Text section
·····
Elegant data operations for DataFrames

Python 3.8+ License Status


Overview

Additory is a data transformation library that provides a unified API for common data operations with support for both Polars and Pandas DataFrames.

Note: This is an alpha release (v0.1.3a9) with new scanning and lineage tracking capabilities.

Key Features

  • 🔄 Flexible - Works seamlessly with both Polars and Pandas
  • 🎯 Type-safe - Strong typing with clear, actionable error messages
  • 🧪 Tested - Comprehensive test coverage
  • 📚 Documented - Complete API documentation and usage examples
  • 🚀 Rust-powered - Rust acceleration for performance
  • 📝 Natural Language - English-like parameter names (bring_to, bring_from, bring)
  • 📋 Lists Everywhere - Use lists for multiple values, not tuples
  • 🔍 Data Scanning - Statistical profiling and lineage tracking with add.scan()
  • 📊 Lineage Tracking - Optional operation tracking for debugging and auditing

Installation

pip install additory==0.1.3a9

Requirements

  • Python 3.8+
  • Polars >= 0.19.0
  • NumPy >= 1.20.0

Optional Dependencies

# For development
pip install additory[dev]

Quick Start

import additory as add
import polars as pl

# Add columns from external sources
orders = pl.DataFrame({'order_id': [1, 2], 'customer_id': [101, 102]})
customers = pl.DataFrame({'customer_id': [101, 102], 'name': ['Alice', 'Bob']})
result = add.to(orders, bring_from=customers, bring=['name'], against='customer_id')

# Transform data
df = pl.DataFrame({'price': [10.567, 20.123, 30.999]})
result = add.transform('@round:2', df, columns='price')  # Creates price_round

# Fill missing values
df = pl.DataFrame({'age': [25, None, 35, None, 45]})
result = add.transform('@deduce', df, columns='age', strategy={'method': 'mean'})

# Generate synthetic data
result = add.synthetic('@new', n=100, strategy={'age': 'normal(40, 10)'}, seed=42)

# Analyze data with statistical profiling
stats = add.scan('@analyze', df)

# Track lineage for debugging
result = add.to(orders, bring_from=customers, bring=['name'], against='customer_id', lineage=True)
result = add.transform('@calc', result, strategy={'total': 'price * quantity'}, lineage=True)
lineage_report = add.scan('@lineage', result)

print(result)

Features (v0.1.3a9)

1. add.to() - Bring Columns from External Sources

Bring columns from one DataFrame to another based on matching keys:

orders = pl.DataFrame({'order_id': [1, 2], 'customer_id': [101, 102]})
customers = pl.DataFrame({'customer_id': [101, 102], 'name': ['Alice', 'Bob']})

# Basic lookup
result = add.to(orders, bring_from=customers, bring=['name'], against='customer_id')

# Multiple columns (use lists!)
·····
Data excerpt
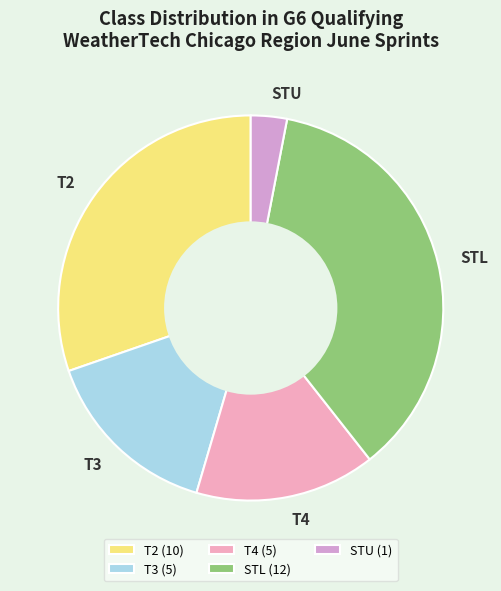

Is there any slice that represents more than half of the pie?

No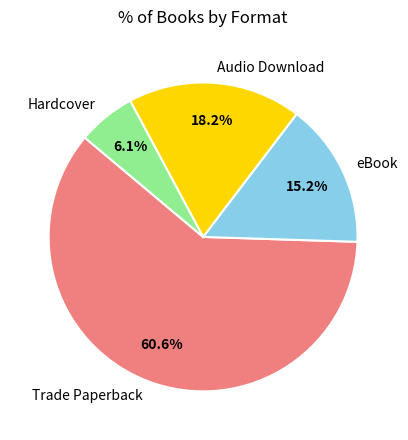

What is the largest slice in the pie chart?

Trade Paperback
·····
How to complete this task
From the Additory library overview, list every item under its "Requirements" heading, along with the version each one states.

Solution for this task
- Python 3.8+
- Polars >= 0.19.0
- NumPy >= 1.20.0